Pick out every row below that contains the string "Remove" and copy each of those rows in full. Letter case counts.

§ **Records shown**:
┄┄┄┄┄┄

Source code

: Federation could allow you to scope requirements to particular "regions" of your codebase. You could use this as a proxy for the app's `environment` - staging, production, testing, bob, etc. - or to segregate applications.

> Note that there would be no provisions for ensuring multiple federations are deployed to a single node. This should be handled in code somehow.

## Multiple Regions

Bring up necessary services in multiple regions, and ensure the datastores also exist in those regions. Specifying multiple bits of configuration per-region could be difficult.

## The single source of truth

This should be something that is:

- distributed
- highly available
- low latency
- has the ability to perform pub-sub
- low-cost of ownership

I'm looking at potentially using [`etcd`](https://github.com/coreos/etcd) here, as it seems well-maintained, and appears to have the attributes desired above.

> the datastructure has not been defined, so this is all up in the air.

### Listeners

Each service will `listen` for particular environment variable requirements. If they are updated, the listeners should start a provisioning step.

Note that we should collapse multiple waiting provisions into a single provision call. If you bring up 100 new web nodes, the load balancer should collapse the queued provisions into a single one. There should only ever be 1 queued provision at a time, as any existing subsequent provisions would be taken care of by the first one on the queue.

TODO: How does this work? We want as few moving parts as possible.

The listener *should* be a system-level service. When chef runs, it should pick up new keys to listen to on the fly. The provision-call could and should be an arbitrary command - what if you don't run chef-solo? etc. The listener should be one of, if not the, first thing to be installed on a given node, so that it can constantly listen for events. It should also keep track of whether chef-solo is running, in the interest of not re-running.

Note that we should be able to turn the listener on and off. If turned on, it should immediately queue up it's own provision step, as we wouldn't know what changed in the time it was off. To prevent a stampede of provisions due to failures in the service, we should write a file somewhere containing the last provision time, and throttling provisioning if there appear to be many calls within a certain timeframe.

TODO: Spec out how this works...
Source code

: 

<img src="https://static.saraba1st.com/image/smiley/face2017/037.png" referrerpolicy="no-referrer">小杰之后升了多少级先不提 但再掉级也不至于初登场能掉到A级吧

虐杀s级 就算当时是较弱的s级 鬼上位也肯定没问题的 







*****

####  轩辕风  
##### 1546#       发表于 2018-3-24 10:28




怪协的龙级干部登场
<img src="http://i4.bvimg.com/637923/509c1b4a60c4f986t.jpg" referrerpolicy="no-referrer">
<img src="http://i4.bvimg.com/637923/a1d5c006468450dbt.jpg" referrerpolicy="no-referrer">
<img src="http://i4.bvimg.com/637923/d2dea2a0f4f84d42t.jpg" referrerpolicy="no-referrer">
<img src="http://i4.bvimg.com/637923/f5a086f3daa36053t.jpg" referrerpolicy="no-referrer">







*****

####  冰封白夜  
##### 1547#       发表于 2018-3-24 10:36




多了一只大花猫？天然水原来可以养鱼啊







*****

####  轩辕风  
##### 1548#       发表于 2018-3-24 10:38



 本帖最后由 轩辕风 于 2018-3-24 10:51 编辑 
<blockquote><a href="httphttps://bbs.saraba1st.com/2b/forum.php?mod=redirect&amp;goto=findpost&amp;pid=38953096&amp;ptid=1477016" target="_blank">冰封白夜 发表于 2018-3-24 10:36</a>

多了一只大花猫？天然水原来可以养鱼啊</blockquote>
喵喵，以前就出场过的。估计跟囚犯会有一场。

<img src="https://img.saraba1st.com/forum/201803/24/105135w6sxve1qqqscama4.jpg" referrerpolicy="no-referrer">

┄┄┄┄┄┄

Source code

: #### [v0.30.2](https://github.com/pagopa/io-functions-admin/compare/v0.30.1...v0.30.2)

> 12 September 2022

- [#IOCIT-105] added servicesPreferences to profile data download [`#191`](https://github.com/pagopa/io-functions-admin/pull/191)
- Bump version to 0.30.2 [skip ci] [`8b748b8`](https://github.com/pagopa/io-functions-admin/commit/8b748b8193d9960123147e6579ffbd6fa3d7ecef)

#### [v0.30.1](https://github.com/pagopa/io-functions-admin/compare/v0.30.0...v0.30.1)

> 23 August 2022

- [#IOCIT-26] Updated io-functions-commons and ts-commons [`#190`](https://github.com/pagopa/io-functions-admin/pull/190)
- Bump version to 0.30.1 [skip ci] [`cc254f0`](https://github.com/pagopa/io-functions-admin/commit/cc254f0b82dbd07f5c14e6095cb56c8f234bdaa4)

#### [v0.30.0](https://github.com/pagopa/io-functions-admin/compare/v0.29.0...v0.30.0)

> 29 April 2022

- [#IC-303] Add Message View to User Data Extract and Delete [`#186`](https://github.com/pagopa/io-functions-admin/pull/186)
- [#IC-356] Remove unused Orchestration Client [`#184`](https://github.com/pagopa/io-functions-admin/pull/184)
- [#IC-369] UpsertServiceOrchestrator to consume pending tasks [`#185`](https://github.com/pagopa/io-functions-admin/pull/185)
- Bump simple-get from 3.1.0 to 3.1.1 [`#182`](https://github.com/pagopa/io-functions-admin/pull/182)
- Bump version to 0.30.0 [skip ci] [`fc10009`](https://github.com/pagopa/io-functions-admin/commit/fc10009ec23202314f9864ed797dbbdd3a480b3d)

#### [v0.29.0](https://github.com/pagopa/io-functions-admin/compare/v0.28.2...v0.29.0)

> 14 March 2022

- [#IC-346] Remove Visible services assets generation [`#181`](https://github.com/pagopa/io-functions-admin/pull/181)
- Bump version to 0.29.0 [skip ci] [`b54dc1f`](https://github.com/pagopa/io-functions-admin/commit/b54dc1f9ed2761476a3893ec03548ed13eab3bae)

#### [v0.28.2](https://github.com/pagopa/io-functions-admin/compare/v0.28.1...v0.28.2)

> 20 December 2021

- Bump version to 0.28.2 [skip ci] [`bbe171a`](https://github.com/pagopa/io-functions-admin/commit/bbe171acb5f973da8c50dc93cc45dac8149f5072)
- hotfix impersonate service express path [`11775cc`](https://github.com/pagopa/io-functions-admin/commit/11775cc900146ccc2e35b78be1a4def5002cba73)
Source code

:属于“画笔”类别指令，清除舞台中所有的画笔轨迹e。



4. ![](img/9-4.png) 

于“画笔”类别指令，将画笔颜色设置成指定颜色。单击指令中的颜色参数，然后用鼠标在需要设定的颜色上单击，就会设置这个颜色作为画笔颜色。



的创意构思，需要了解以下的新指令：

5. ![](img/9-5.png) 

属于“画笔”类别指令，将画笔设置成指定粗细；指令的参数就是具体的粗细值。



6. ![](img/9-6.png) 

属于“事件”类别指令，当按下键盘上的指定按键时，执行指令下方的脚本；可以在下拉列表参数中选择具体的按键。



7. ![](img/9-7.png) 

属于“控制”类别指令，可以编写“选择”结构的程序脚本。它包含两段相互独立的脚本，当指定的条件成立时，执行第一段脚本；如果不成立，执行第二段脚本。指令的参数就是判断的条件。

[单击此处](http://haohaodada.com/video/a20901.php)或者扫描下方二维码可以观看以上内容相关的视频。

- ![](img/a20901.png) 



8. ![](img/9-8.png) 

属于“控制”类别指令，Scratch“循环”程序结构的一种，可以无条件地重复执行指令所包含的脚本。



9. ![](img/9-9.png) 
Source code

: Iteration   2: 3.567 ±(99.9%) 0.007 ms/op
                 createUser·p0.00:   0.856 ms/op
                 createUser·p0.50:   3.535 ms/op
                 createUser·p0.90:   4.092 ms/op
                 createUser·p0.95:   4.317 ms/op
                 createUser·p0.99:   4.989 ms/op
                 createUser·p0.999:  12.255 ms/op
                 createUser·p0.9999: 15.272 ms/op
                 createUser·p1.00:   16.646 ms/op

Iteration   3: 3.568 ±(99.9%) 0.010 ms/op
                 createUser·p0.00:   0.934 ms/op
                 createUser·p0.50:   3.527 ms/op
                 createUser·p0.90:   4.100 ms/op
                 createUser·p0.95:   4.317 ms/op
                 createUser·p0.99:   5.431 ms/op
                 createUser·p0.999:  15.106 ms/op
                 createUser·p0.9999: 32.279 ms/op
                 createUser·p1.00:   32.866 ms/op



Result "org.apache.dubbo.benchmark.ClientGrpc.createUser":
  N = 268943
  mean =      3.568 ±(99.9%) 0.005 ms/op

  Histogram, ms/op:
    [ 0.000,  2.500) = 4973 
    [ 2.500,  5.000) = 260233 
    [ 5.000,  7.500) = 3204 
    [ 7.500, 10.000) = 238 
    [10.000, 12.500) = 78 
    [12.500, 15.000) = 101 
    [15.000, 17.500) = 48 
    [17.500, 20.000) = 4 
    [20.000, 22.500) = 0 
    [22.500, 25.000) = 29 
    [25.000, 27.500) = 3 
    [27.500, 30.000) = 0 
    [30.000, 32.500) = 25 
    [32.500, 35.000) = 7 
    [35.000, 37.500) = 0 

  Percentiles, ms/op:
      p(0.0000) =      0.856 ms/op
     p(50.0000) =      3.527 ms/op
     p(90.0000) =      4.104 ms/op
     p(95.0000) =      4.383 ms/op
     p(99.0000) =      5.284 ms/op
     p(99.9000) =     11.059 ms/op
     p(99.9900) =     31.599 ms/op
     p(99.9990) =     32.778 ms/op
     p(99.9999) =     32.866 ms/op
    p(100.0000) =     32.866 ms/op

┄┄┄┄┄┄

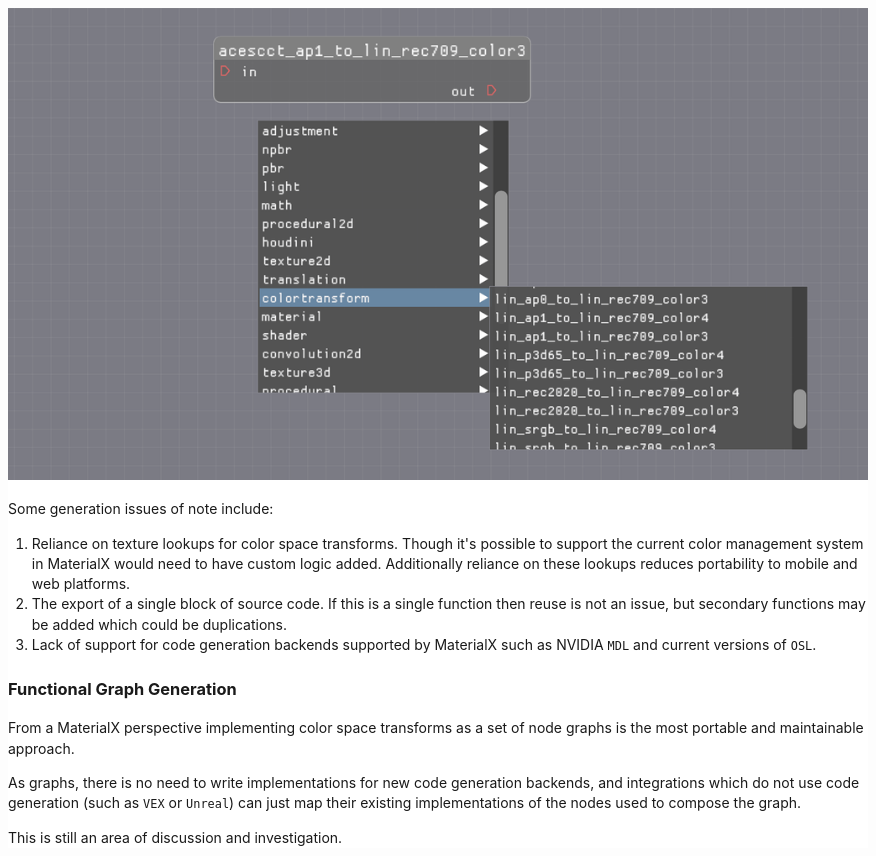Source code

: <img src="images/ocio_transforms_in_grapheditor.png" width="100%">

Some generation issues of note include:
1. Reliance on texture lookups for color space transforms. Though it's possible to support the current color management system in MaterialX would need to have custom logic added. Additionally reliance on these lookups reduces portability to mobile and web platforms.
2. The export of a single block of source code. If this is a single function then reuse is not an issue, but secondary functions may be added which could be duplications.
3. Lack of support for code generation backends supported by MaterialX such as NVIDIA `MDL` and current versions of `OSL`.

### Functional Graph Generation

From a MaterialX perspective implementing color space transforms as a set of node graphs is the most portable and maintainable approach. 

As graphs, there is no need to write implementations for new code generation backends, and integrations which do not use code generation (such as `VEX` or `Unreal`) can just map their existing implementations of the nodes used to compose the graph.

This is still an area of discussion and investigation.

┄┄┄┄┄┄

§ **Exercise answer**:
- [#IC-356] Remove unused Orchestration Client [`#184`](https://github.com/pagopa/io-functions-admin/pull/184)
- [#IC-346] Remove Visible services assets generation [`#181`](https://github.com/pagopa/io-functions-admin/pull/181)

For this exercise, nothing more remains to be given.